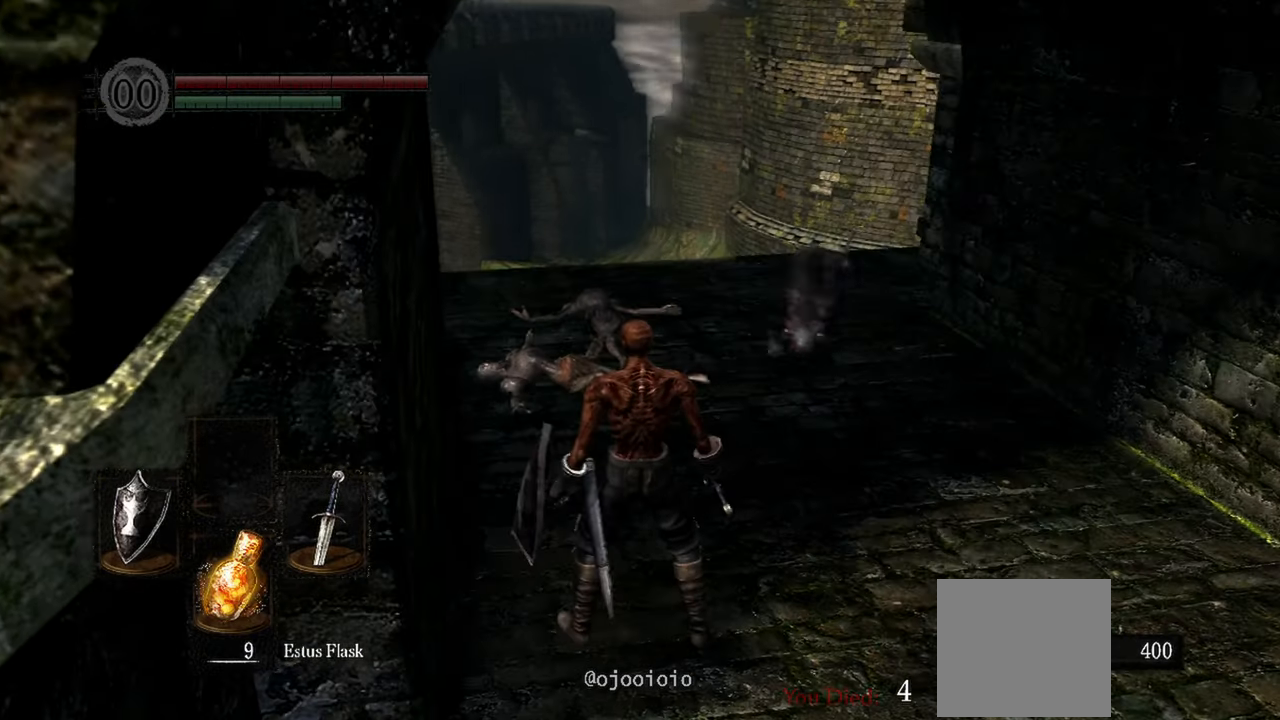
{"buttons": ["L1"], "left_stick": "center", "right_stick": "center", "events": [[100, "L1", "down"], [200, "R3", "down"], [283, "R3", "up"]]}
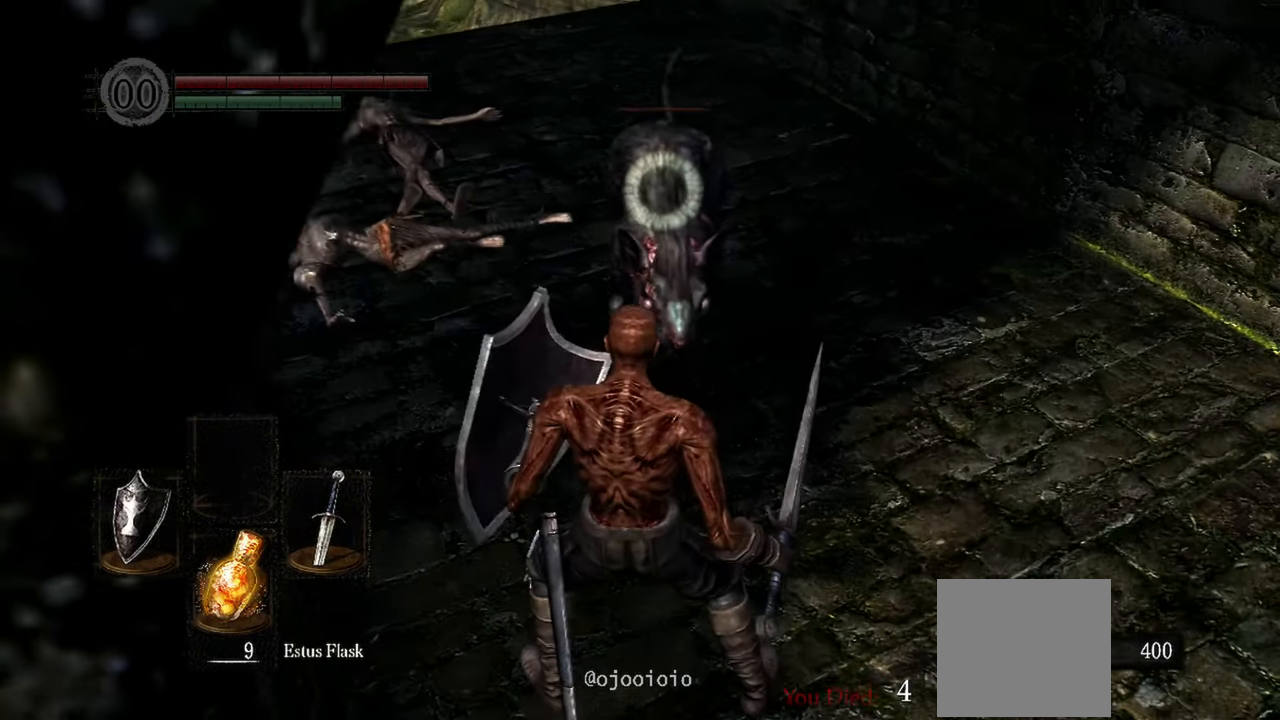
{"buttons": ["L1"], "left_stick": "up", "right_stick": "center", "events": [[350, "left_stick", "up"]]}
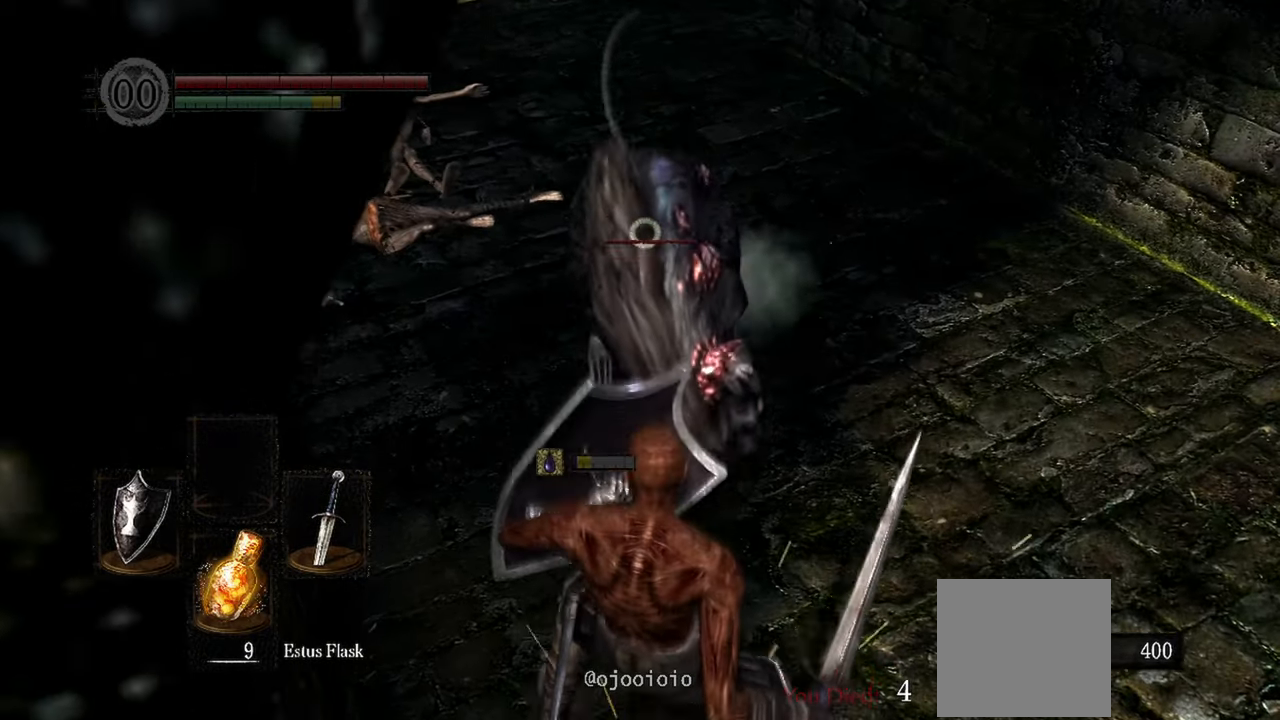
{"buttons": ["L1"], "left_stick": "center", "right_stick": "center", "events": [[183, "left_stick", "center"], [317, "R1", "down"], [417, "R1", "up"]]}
—————
The task. Repeat all the material above exactly, apart from the pictures.

Solved problem.
{"buttons": ["L1"], "left_stick": "center", "right_stick": "center", "events": [[100, "L1", "down"], [200, "R3", "down"], [283, "R3", "up"]]}
{"buttons": ["L1"], "left_stick": "up", "right_stick": "center", "events": [[350, "left_stick", "up"]]}
{"buttons": ["L1"], "left_stick": "center", "right_stick": "center", "events": [[183, "left_stick", "center"], [317, "R1", "down"], [417, "R1", "up"]]}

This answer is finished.